CareerBuilder says this year’s batch of college graduates is looking at the best entry-level job market in a decade:
According to a new survey from CareerBuilder, 67 percent of employers say they plan to hire recent college graduates this year, up from 65 percent last year and the highest outlook since 2007. More than a third (37 percent) plan to offer recent college graduates higher pay than last year, and 27 percent of employers hiring recent college graduates this year will pay a starting salary of $50,000 or more. …
While prospects appear better, some employers are concerned that new college grads may not be ready for the real world. Twenty-four percent do not feel academic institutions are adequately preparing students for roles needed within their organizations, an increase from 21 percent last year.
For all that the hiring outlook has improved for newcomers to the workforce, the job market for young workers is still very different than it was before the Great Recession. Aimee Picchi at CBS Moneywatch points to a new study from the Economic Policy Institute that paints a much less rosy picture for the class of 2016:
Young college grads, for instance, are suffering from an underemployment rate of 12.6 percent, compared with 9.6 percent in 2007, before the recession started. It’s even worse for recent high-school graduates, with about one-third currently underemployed, compared with roughly 27 percent in 2007, the study found. Underemployment means people who want a full-time job but are working in a part-time role, or who are working in a job that requires fewer skills than they have. …
As if that’s not bad enough, wages are also suffering, they found. Young high school graduates are earning average wages of $10.66 an hour, or 2.5 percent below what the group earned in 2000. Young college grads are earning $18.53 an hour, or about the same as in 2000. Meanwhile, costs for everything from rent to food have continued to rise.
What’s good for the graduates might not be good for other segments.
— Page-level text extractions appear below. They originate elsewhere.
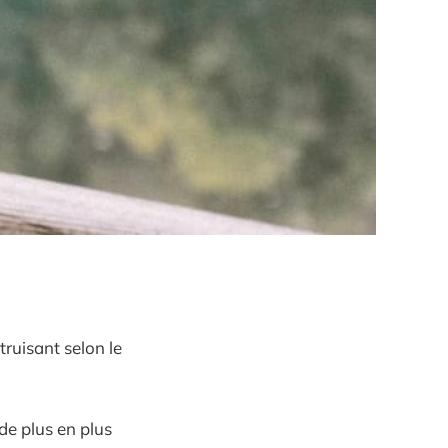
truisant selon le
de plus en plus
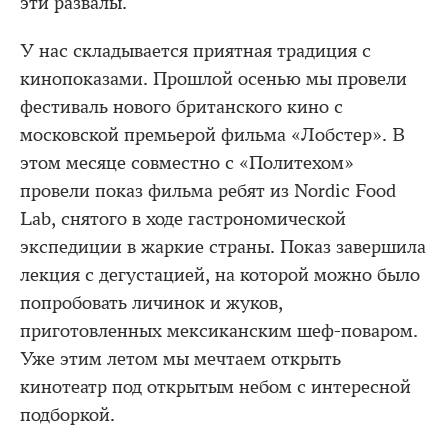
эти развалы.
У нас складывается приятная традиция с
кинопоказами. Прошлой осенью мы провели
фестиваль нового британского кино с
московской премьерой фильма «Лобстер». В
этом месяце совместно с «Политехом»
провели показ фильма ребят из Nordic Food
Lab, снятого в ходе гастрономической
экспедиции в жаркие страны. Показ завершила
лекция с дегустацией, на которой можно было
попробовать личинок и жуков,
приготовленных мексиканским шеф-поваром.
Уже этим летом мы мечтаем открыть
кинотеатр под открытым небом с интересной
подборкой.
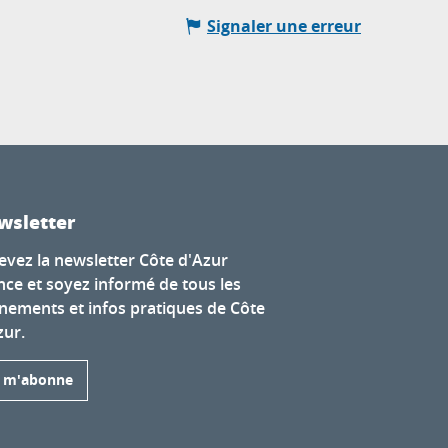
Signaler une erreur
wsletter
evez la newsletter Côte d'Azur
nce et soyez informé de tous les
nements et infos pratiques de Côte
zur.
e m'abonne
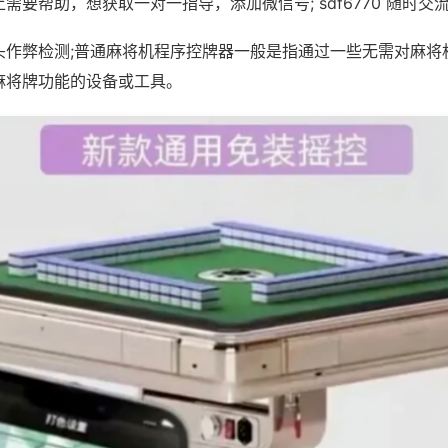
需要帮助，想获取一对一指导，添加微信号; sdf6770 随时交流
头作弊检测;普通麻将机程序控牌器一般是指通过一些无需对麻将
麻将牌功能的设备或工具。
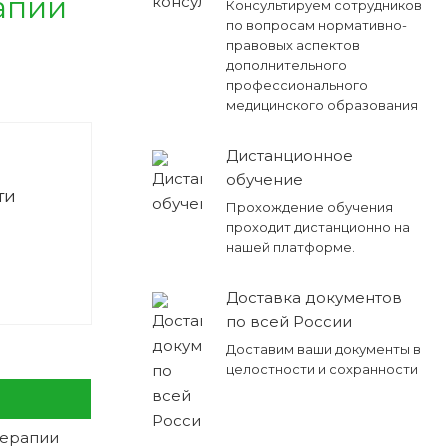
апии
Консультируем сотрудников
по вопросам нормативно-
правовых аспектов
дополнительного
профессионального
медицинского образования
Дистанционное
обучение
ти
Прохождение обучения
проходит дистанционно на
нашей платформе.
Доставка документов
по всей России
Доставим ваши документы в
целостности и сохранности
терапии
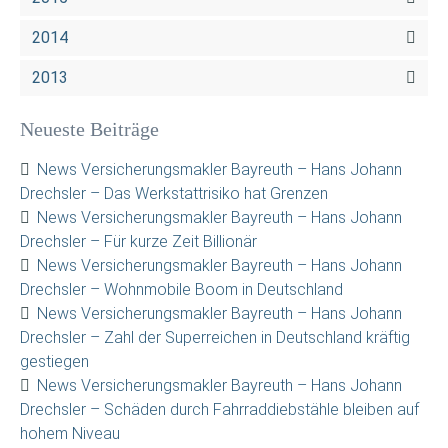
2014
2013
Neueste Beiträge
News Versicherungsmakler Bayreuth – Hans Johann
Drechsler – Das Werkstattrisiko hat Grenzen
News Versicherungsmakler Bayreuth – Hans Johann
Drechsler – Für kurze Zeit Billionär
News Versicherungsmakler Bayreuth – Hans Johann
Drechsler – Wohnmobile Boom in Deutschland
News Versicherungsmakler Bayreuth – Hans Johann
Drechsler – Zahl der Superreichen in Deutschland kräftig
gestiegen
News Versicherungsmakler Bayreuth – Hans Johann
Drechsler – Schäden durch Fahrraddiebstähle bleiben auf
hohem Niveau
For example, some large financial firms are pursuing “juniorization,” meaning that they are pushing work to more junior parts of the organization in order to save costs. In that case, more college hires are likely to come with stealth cuts at higher levels of the pyramid.
But juniorization should result in a bull market for post-graduate hiring that sets that generation up well not just now, but for the future. The recession-era graduates of 2008 and 2009 are still suffering from lost early career opportunities and remain behind previous generations in terms of career advancement and development. This new group is likely to have a brighter future—even if it’s not quite as bright as before the recession—as better jobs and responsibilities set them up for success.